Integrating Regions by Unknown

Integrating Regions by Unknown

Author:Unknown
Language: eng
Format: epub
Publisher: Stanford University Press
Published: 2013-08-15T00:00:00+00:00


7

Economic Crises and Regional Institutions

C. RANDALL HENNING

Introduction

Regionalist movements are intimately connected to economic and financial crises. Most of the financial crises of the last four decades have had a strong regional dimension. We identify them as the “Latin American debt crisis,” the “European currency crisis,” and the “Asian financial crisis” because their impact has been geographically concentrated. Crises call into question the adequacy of multilateral arrangements for prevention and stabilization and, under certain circumstances, galvanize support for proposals to strengthen regional agreements and institutions. Once in place, regional arrangements can shield countries against the adverse effects of global financial turbulence, if they are well designed.

Our understanding of regionalism would benefit from more systematic analysis of its relationship to crises. This chapter examines the extent to which economic crises help or hinder the development of more effective regional institutions and addresses the determinants of institutional evolution and design in the Asian region. First, it conducts a structured comparison of the most important region-wide crises over the last four decades and their impact on regional institutions. By asking similar questions in each case, we can draw generalizations about the conditions that are conducive and averse to institutional building. Second, the chapter elaborates on aspects of cases that speak to key points in the present Asian discourse on regional institutions. While considering a common set of factors, the treatment here will sometimes explore instructive aspects of cases even when they might not fit with a common template.

After comparing these crises, the chapter concludes that five conditions are especially important in facilitating a constructive regional response to a crisis: a significant degree of regional economic interdependence (market integration); an independent secretariat or intergovernmental body charged with cooperation; webs of interlocking economic agreements; and, as elements of the multilateral context, conflict with the relevant international organization (such as the IMF) and acceptance by the United States of regional integration.
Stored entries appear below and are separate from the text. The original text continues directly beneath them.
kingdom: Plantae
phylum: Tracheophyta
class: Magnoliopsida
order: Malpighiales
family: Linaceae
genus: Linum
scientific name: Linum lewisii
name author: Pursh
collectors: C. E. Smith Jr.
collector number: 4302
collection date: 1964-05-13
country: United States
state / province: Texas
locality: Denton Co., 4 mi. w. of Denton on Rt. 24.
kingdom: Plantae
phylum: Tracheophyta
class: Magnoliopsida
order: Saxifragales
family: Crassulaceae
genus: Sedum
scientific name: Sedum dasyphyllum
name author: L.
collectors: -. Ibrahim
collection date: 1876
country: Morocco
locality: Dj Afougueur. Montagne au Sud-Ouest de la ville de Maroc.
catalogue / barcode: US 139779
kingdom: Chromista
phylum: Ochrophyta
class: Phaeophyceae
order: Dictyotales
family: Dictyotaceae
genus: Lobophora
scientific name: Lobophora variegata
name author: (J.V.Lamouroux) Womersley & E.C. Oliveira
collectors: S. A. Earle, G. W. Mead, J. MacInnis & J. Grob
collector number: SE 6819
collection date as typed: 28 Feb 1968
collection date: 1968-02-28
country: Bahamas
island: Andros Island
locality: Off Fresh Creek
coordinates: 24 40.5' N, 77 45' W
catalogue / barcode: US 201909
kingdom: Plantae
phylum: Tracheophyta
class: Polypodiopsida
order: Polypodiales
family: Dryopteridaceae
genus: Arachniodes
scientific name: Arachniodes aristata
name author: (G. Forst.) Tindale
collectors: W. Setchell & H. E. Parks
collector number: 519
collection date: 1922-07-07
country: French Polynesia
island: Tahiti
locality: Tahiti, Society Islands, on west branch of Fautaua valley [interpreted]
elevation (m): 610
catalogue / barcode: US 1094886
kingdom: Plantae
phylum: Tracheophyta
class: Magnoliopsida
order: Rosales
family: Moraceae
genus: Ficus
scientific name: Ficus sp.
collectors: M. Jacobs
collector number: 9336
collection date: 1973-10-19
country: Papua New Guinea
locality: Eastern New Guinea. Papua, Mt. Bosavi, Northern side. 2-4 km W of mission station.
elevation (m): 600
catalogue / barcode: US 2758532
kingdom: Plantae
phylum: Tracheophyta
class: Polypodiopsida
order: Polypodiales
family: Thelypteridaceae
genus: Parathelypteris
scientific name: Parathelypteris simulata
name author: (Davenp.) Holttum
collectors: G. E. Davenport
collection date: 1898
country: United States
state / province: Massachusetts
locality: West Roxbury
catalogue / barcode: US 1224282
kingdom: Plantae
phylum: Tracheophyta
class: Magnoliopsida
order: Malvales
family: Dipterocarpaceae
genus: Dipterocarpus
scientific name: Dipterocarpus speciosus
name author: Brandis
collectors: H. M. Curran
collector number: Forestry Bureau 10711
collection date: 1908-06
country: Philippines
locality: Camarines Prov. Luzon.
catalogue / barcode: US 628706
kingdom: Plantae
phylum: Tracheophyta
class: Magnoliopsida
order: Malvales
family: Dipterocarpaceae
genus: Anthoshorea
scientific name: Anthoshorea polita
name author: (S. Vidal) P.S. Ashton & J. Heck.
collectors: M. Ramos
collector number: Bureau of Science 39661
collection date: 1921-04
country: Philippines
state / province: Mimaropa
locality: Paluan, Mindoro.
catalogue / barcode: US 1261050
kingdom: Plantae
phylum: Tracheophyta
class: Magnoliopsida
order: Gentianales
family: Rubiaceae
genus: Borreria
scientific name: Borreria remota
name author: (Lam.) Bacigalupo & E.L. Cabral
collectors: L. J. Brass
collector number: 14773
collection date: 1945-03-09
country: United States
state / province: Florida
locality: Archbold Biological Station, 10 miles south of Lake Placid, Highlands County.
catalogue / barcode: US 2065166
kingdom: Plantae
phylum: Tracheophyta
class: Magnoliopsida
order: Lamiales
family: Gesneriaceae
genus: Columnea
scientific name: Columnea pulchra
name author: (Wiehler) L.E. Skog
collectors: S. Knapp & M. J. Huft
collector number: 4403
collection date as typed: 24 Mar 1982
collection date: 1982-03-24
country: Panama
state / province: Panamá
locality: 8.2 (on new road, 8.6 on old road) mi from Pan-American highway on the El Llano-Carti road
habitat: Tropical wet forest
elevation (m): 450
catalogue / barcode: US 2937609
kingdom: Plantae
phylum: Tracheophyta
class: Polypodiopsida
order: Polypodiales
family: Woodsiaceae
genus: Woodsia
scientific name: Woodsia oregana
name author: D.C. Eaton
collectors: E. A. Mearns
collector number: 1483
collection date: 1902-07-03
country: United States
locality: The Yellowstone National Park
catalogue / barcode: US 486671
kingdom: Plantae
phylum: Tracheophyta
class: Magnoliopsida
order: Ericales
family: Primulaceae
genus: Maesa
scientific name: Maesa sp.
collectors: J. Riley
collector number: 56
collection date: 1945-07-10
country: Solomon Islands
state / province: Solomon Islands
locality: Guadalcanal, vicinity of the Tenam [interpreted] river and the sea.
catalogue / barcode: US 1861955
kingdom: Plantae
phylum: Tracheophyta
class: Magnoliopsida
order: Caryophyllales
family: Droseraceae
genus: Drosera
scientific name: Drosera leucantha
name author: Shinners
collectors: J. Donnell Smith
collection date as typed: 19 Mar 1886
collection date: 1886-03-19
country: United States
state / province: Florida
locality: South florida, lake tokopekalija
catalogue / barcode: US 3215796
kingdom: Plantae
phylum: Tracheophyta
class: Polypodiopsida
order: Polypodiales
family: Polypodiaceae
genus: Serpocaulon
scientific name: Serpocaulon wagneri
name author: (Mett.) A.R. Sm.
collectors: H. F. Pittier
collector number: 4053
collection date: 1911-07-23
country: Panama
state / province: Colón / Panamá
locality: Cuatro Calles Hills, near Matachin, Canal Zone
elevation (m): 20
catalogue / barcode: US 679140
These findings are further supported by the European sovereign debt crisis more recently. The chapter does not argue that regional movements can only be generated by crises, but that these conditions are conducive to institution building in response to them. Asian regionalism would be favored in the future by shocks that are external to the region, rather than coming from a member state, and responses from multilateral institutions that are averse to Asian preferences. Asian regionalists would be well served by using crises to ratchet up governments’ commitments to secretariats and intergovernmental bodies, establishing linkages among economic issue areas, and forging cooperation with multilateral institutions.

The following section discusses the nature and definition of “crisis” and “institution,” central concepts in this study. The third section addresses the causal links between crises and institution building, as well as the factors that condition regions’ responses to crises. The fourth section presents five crisis cases. The fifth section draws conclusions from the comparison of cases and identifies conditions favoring further institution-building in Asia and strategies that advocates of Asian regionalism might adopt.

Defining the Concepts

The Oxford English Dictionary’s first definition of “crisis” is “a time of intense difficulty or danger.